Pelvic floor prolapse is basically divided into three stages;
1. The uterine cervix descends but does not reach the vagina.
2. The cervix appears at the vaginal orifice but protrudes only on straining.
3. The uterus lies outside the vulva; this kind of prolapse is known as Procidentia.
The pelvic floor consists of a muscular diaphragm, which is formed by the levatorani muscles; the medial edges of the levator muscles form the lateral boundaries of the urogenital aperture. The vagina and the urethra pop through this opening. Although the pelvic floor may be said to support the pelvic organs, it does so indirectly. The perennial body supports the posterior vaginal wall. Deficiency of perennial body causes widening or laxity of the pelvic floor aperture, but this doesn’t necessarily lead to pelvic floor prolapse.
Nearly all women suffering from pelvic floor prolapse have borne children. Pelvic floor prolapse is almost invariably the result of damage to the supporting structures during childbirth, yet in many cases pelvic floor prolapse doesn’t become troublesome until after the menopause, when some degree of atrophic changes start to occur. Occasionally, interovaginal prolapse is seen in a nulliparous woman after menopause, when congenital weakness of the supporting structures is thought to be present.
Obstetric factors are particularly important in the development of pelvic floor prolapse. If a woman pushes down before full dilation of the cervix or if forceps or the Venotouse are employed in the final stage of labor, the cervix maybe damaged or the ligaments maybe over stretched leading to pelvic floor prolapse.
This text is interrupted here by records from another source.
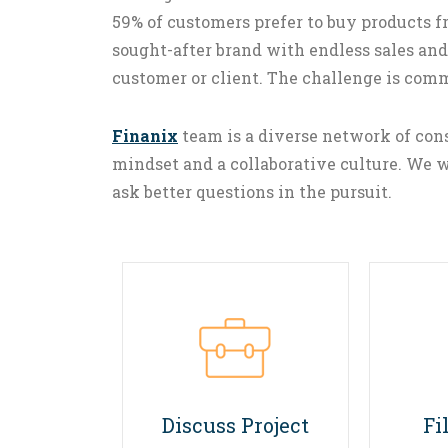
59% of customers prefer to buy products
sought-after brand with endless sales and
customer or client. The challenge is com
Finanix
team is a diverse network of cons
mindset and a collaborative culture. We w
ask better questions in the pursuit.
01
Discuss Project
Fi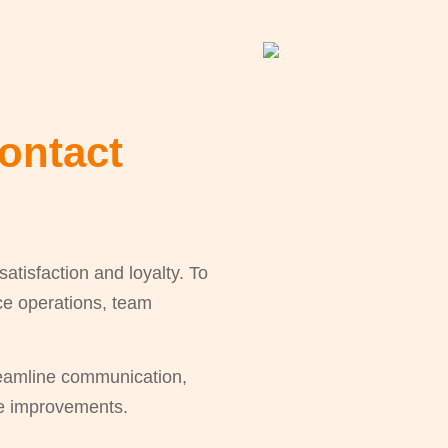
ontact
tisfaction and loyalty. To
vice operations, team
reamline communication,
le improvements.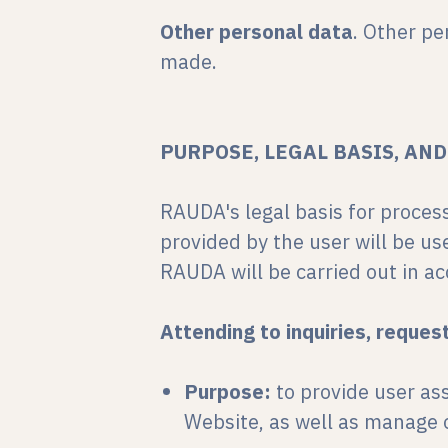
Other personal data
. Other pe
made.
PURPOSE, LEGAL BASIS, AN
RAUDA's legal basis for proces
provided by the user will be us
RAUDA will be carried out in ac
Attending to inquiries, reques
Purpose:
to provide user as
Website, as well as manage o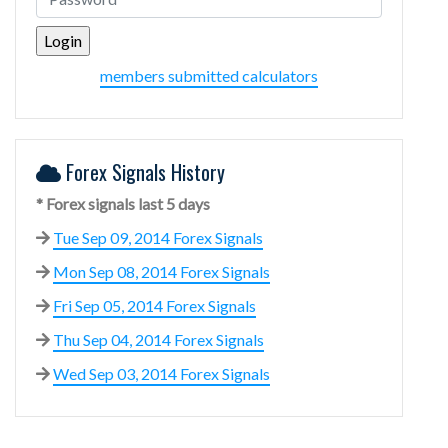
members submitted calculators
Forex Signals History
* Forex signals last 5 days
Tue Sep 09, 2014 Forex Signals
Mon Sep 08, 2014 Forex Signals
Fri Sep 05, 2014 Forex Signals
Thu Sep 04, 2014 Forex Signals
Wed Sep 03, 2014 Forex Signals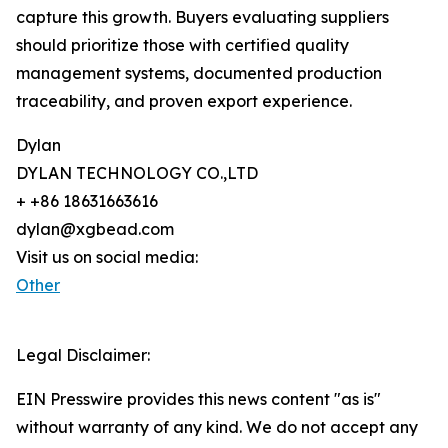
capture this growth. Buyers evaluating suppliers
should prioritize those with certified quality
management systems, documented production
traceability, and proven export experience.
Dylan
DYLAN TECHNOLOGY CO.,LTD
+ +86 18631663616
dylan@xgbead.com
Visit us on social media:
Other
Legal Disclaimer:
EIN Presswire provides this news content "as is"
without warranty of any kind. We do not accept any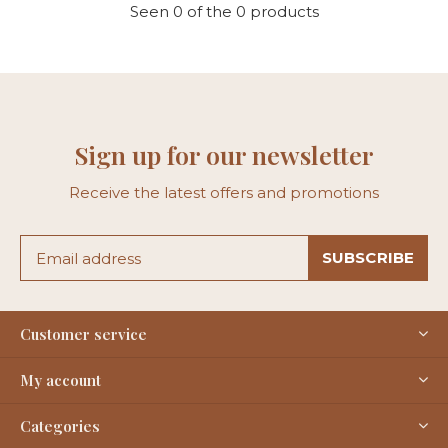
Seen 0 of the 0 products
Sign up for our newsletter
Receive the latest offers and promotions
SUBSCRIBE
Customer service
My account
Categories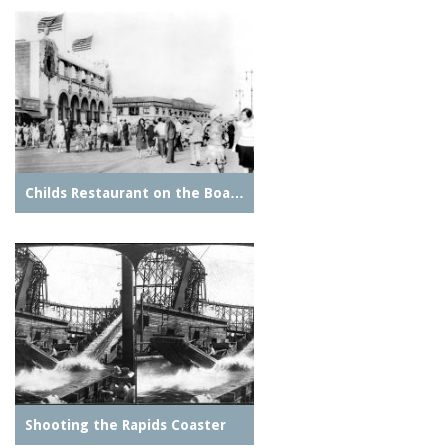
Childs Restaurant on the Boa…
Shooting the Rapids Coaster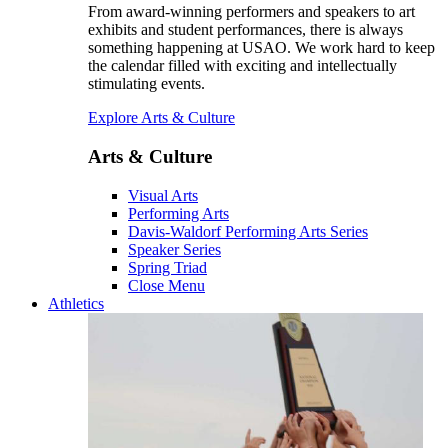
From award-winning performers and speakers to art
exhibits and student performances, there is always
something happening at USAO. We work hard to keep
the calendar filled with exciting and intellectually
stimulating events.
Explore Arts & Culture
Arts & Culture
Visual Arts
Performing Arts
Davis-Waldorf Performing Arts Series
Speaker Series
Spring Triad
Close Menu
Athletics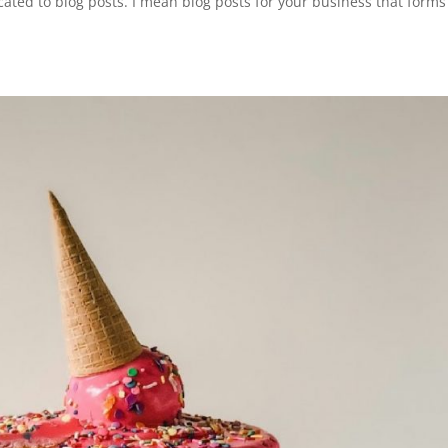
cated to blog posts. I mean blog posts for your business that forms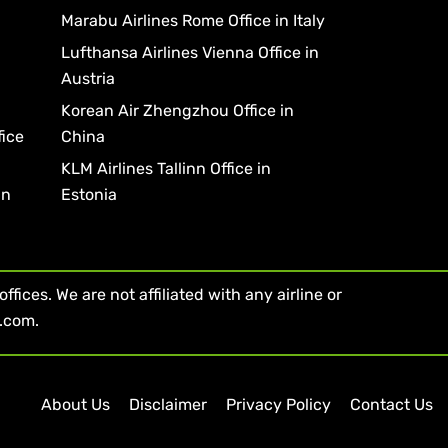
Marabu Airlines Rome Office in Italy
Lufthansa Airlines Vienna Office in
Austria
Korean Air Zhengzhou Office in
fice
China
KLM Airlines Tallinn Office in
in
Estonia
fices. We are not affiliated with any airline or
s.com.
About Us
Disclaimer
Privacy Policy
Contact Us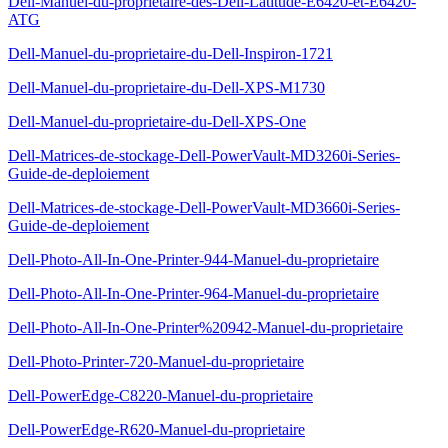
Dell-Manuel-du-proprietaire-des-Dell-Latitude-E6420-et-E6420-
ATG
Dell-Manuel-du-proprietaire-du-Dell-Inspiron-1721
Dell-Manuel-du-proprietaire-du-Dell-XPS-M1730
Dell-Manuel-du-proprietaire-du-Dell-XPS-One
Dell-Matrices-de-stockage-Dell-PowerVault-MD3260i-Series-
Guide-de-deploiement
Dell-Matrices-de-stockage-Dell-PowerVault-MD3660i-Series-
Guide-de-deploiement
Dell-Photo-All-In-One-Printer-944-Manuel-du-proprietaire
Dell-Photo-All-In-One-Printer-964-Manuel-du-proprietaire
Dell-Photo-All-In-One-Printer%20942-Manuel-du-proprietaire
Dell-Photo-Printer-720-Manuel-du-proprietaire
Dell-PowerEdge-C8220-Manuel-du-proprietaire
Dell-PowerEdge-R620-Manuel-du-proprietaire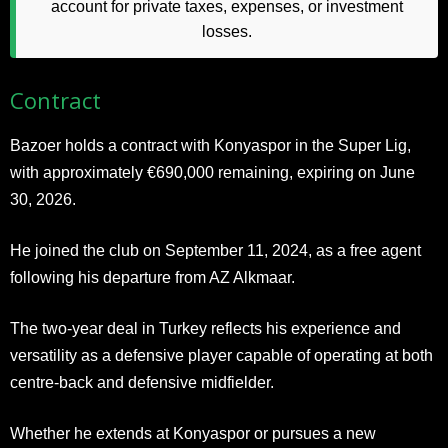
account for private taxes, expenses, or investment
losses.
Contract
Bazoer holds a contract with Konyaspor in the Super Lig,
with approximately €690,000 remaining, expiring on June
30, 2026.
He joined the club on September 11, 2024, as a free agent
following his departure from AZ Alkmaar.
The two-year deal in Turkey reflects his experience and
versatility as a defensive player capable of operating at both
centre-back and defensive midfielder.
Whether he extends at Konyaspor or pursues a new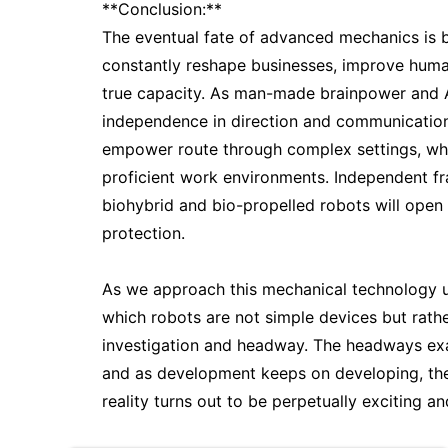
**Conclusion:**
The eventual fate of advanced mechanics is 
constantly reshape businesses, improve huma
true capacity. As man-made brainpower and A
independence in direction and communication
empower route through complex settings, whi
proficient work environments. Independent fr
biohybrid and bio-propelled robots will open 
protection.
As we approach this mechanical technology unre
which robots are not simple devices but rath
investigation and headway. The headways exam
and as development keeps on developing, the
reality turns out to be perpetually exciting and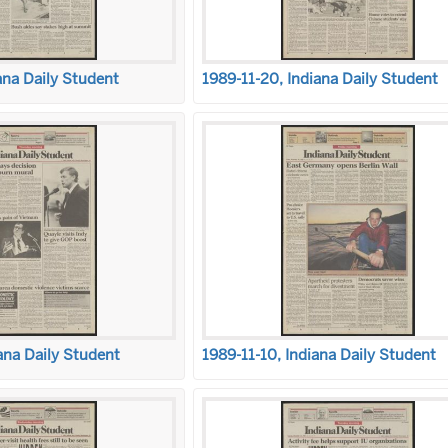
ana Daily Student
1989-11-20, Indiana Daily Student
ana Daily Student
1989-11-10, Indiana Daily Student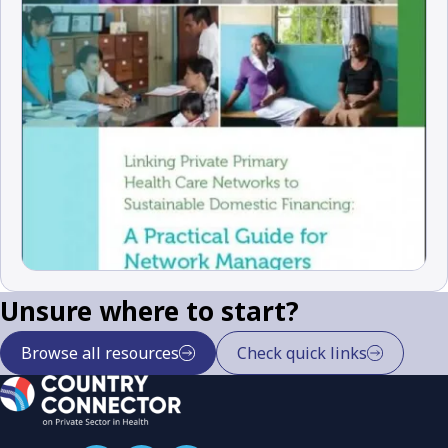
Unsure where to start?
Browse all resources
Check quick links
Prolonged labor or delivery of a large fetus increases the likelihood of damage. Episiotomy maybe helpful in avoiding perennial damage as it prevents over stretching.
Postmenopausal atrophy is one of the leading causes of pelvic floor prolapse. Chronic constipation, persistent cough, heavy weight lifting and large inter abdominal mass may be contributory factors in cases of pelvic floor prolapse. Vaginal discomfort, dragging and the sensation of something coming down results from the prolapsed part bulging into the vagina and eventually protruding through the vaginal opening. Back ache due to prolapse is worsened if you stand for extended periods of time, as then gravity also plays a major role in pulling the pelvic organs down. The pressure of the pelvic organs and back ache is relieved when the patient lies down. In some patients the frequency of micturition and stress incoherence is also seen. Women with a significant pelvic floor prolapse may complain of dyspareunia along with interaction and bleeding of exposed surface.
Diagnosis of pelvic floor prolapse may be obvious in inspecting the vulva with patient lying on her back and straining down. Pelvic floor prolapse maybe prevented by pelvic floor exercises antenatally, these exercises are very easy to do. They can be done anywhere and at any time. Pelvic floor exercises are also called Kegel exercises. The main purpose of these exercises is to strengthen the pelvic floor. The steps of these exercises are fairly simple you have to contract your pelvic floor muscles, the action is similar to trying not to urinate. When you have contracted or lifted up your pelvic muscles hold your position and count up to five and then slowly relax your muscles. A very important thing to remember while doing these exercises is to breathe normally, when you have contracted your muscles don’t stop breathing instead breathe calmly as this is the only way to get the full benefits of Kegel exercises.
Postmenopausal women may benefit from estrogen replacement therapy. Prolapse which causes a lot of discomfort should be treated surgically, but surgery is not a good option if;
• The woman intends to have another baby in the near future.
• The woman is too old or too ill for the operation.
• The woman doesn’t wish to undergo this procedure.
Pelvic floor prolapse is a serious medical condition and it should be treated immediately.